**Request:**
Transcribe the line with "vfov_deg: 51.4" and all the lines that follow it in the material below, exactly as they stand.

**Task data:**
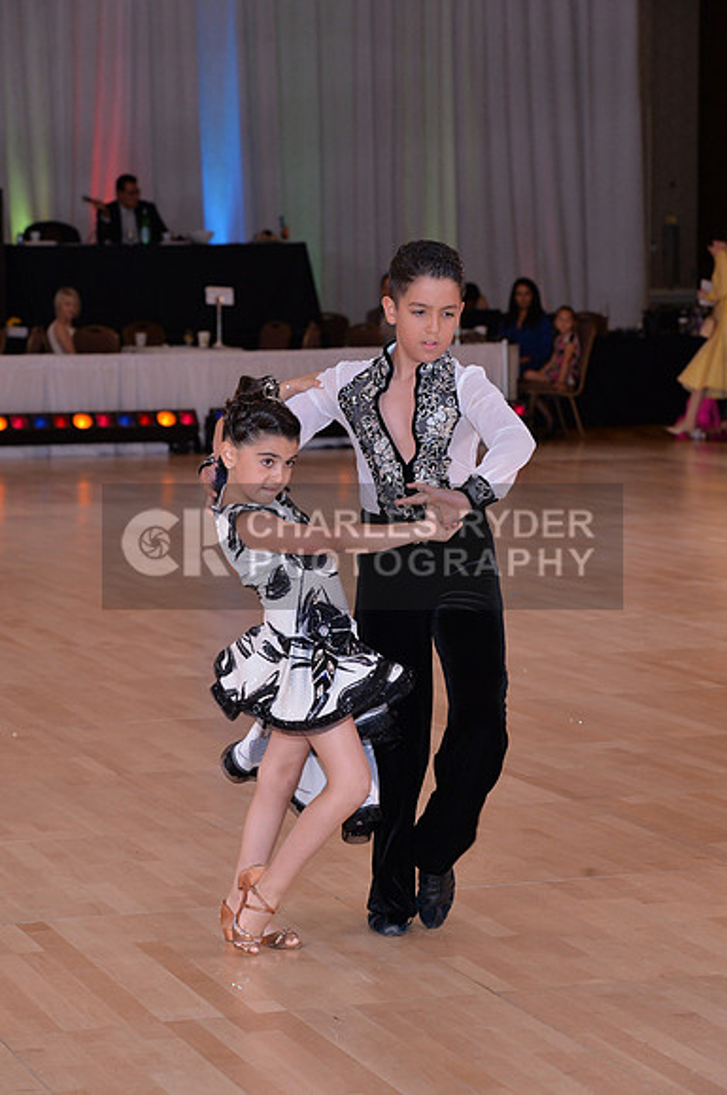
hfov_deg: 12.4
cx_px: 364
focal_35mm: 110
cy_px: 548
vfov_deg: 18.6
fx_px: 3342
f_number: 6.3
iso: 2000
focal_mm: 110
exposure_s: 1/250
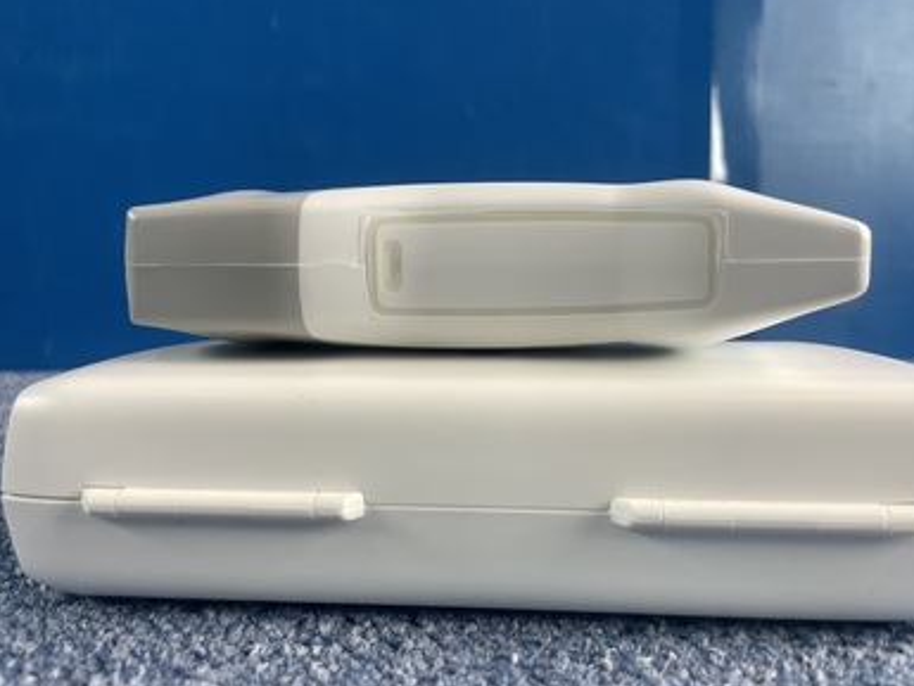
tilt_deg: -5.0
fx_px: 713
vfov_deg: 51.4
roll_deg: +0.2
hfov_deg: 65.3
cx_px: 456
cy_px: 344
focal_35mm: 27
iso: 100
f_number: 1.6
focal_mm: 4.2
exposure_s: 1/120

**Output:**
vfov_deg: 51.4
roll_deg: +0.2
hfov_deg: 65.3
cx_px: 456
cy_px: 344
focal_35mm: 27
iso: 100
f_number: 1.6
focal_mm: 4.2
exposure_s: 1/120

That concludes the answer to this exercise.